The next morning President Bush himself dragged Comey from another meeting at the White House into a “private meeting” which Comey described as a “full exchange.” Comey suggested that the President meet with FBI Director Mueller and the President did so. During that meeting something occurred which moved President Bush to accept the changes that Comey and other Justice Department staff insisted on. This allowed Justice to certify the legality of the program, but for several weeks illegal wiretapping by your government – ostensibly for your own good – continued. 

Now think hard. 

Here we have two creepy but highly paid White House staff weaseling their way into the Attorney General’s sick room in order to get him to sign a document he didn’t want to sign without informing the Acting Attorney General, the FBI or anyone else.   

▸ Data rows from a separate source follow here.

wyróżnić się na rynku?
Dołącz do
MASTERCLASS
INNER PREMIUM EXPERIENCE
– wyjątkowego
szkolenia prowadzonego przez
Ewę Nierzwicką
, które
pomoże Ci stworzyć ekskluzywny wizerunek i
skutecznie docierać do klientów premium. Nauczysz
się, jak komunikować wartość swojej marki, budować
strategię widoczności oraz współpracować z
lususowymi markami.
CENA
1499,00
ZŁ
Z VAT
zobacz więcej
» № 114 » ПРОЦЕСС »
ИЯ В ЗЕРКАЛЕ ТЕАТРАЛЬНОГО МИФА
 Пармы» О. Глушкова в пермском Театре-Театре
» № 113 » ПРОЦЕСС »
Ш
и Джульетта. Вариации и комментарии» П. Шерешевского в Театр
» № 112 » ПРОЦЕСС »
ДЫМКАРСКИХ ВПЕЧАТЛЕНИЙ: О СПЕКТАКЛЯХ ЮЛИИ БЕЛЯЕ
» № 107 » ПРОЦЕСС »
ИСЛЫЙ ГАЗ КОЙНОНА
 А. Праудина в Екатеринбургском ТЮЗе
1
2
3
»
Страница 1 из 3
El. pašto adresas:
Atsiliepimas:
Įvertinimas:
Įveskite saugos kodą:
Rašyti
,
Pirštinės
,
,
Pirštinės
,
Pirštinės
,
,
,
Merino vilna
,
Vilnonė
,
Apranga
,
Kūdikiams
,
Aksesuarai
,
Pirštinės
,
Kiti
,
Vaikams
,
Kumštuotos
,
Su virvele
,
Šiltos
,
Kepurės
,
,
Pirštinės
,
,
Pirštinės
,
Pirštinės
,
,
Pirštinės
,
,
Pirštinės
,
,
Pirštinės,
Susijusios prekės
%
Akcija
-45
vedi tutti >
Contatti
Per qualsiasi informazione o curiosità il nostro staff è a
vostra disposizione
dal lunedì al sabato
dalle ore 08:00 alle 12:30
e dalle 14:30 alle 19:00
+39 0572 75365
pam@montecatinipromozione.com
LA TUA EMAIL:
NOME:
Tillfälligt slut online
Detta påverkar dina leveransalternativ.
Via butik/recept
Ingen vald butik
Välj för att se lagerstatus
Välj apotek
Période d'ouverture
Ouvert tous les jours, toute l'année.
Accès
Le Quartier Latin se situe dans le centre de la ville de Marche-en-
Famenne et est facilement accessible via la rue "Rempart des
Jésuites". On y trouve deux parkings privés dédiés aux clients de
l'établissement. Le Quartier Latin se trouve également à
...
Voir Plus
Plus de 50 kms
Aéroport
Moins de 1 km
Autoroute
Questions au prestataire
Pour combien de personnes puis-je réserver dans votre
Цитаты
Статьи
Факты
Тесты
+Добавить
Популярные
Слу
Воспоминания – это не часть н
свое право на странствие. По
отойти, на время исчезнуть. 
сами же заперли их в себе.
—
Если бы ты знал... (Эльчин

Had they had the chance they would have described their “action” as aboveboard.

Now ask yourself: can Attorney General Gonzales be trusted – in any way – or he is merely a half-witted tool of the White House used in order to circumvent the Constitution of the United States?

Someone should ask Mr. Comey, who resigned later because even after this debacle, from whom he continued to feel ever-increasing interference from the White House on the Justice Department.  Can you say Karl Rove? 

One would think we were living in 1934 Germany, not 2007 America.